Enfin, ils s’avèrent un moyen détourné de création d’embryons humains pour la recherche. Un interdit majeur, français et international, qui constitue la dernière digue contre l’utilisation et la chosification délibérée de l’être humain.
Le Conseil d’orientation de l’ABM a annoncé un avis sur le sujet. La Fondation Lejeune en attend peu de choses, mais il serait bien inspiré de ne pas suivre l’avis du comité d’éthique de l’Inserm, incubateur de transgression, qui avait déjà donné son aval sur le sujet en 2019. Ces recherches avaient alors été intégrées dans la loi bioéthique de 2021 [7].

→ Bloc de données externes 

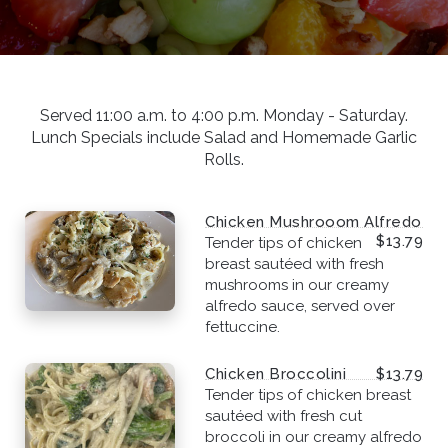
Served 11:00 a.m. to 4:00 p.m. Monday - Saturday.
Lunch Specials include Salad and Homemade Garlic
Rolls.
Chicken Mushrooom Alfredo
$13.79
Tender tips of chicken
breast sautéed with fresh
mushrooms in our creamy
alfredo sauce, served over
fettuccine.
Chicken Broccolini
$13.79
Tender tips of chicken breast
sautéed with fresh cut
broccoli in our creamy alfredo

La Fondation Lejeune, en tant que lanceur d’alerte, appelle à retrouver une conscience bioéthique ferme. Les générations futures nous demanderont de rendre des comptes sur l’absence de protection de notre propre espèce.
[1] Cour administrative d’appel de Versailles, arrêt du 6 décembre 2022, n° 20VE03407
[2] Non-respect du 3° du I de l’article L2151-5 Code de la santé publique.
[3] Entretien Le Monde 2 juillet 2023
[4] Entretien Cécile Martinat Charlie Hebdo 12 octobre 2022
[5] Appellation issue du comité d’éthique de l’Inserm « la recherche sur les embryons et les modèles embryonnaires à usage scientifique » janvier 2019
[6] Travaux du professeur Hanna, Israël
[7] Article L2151-6 III alinéa 2 du code de la santé publique : « Lorsque le protocole mentionné au I a pour objet la différenciation des cellules souches embryonnaires en gamètes, l’obtention de modèles de développement embryonnaire in vitro ou l’insertion de ces cellules dans un embryon animal dans le but de son transfert chez la femelle, l’opposition formulée en application du premier alinéa du présent III est prise après avis public du conseil d’orientation de l’agence.»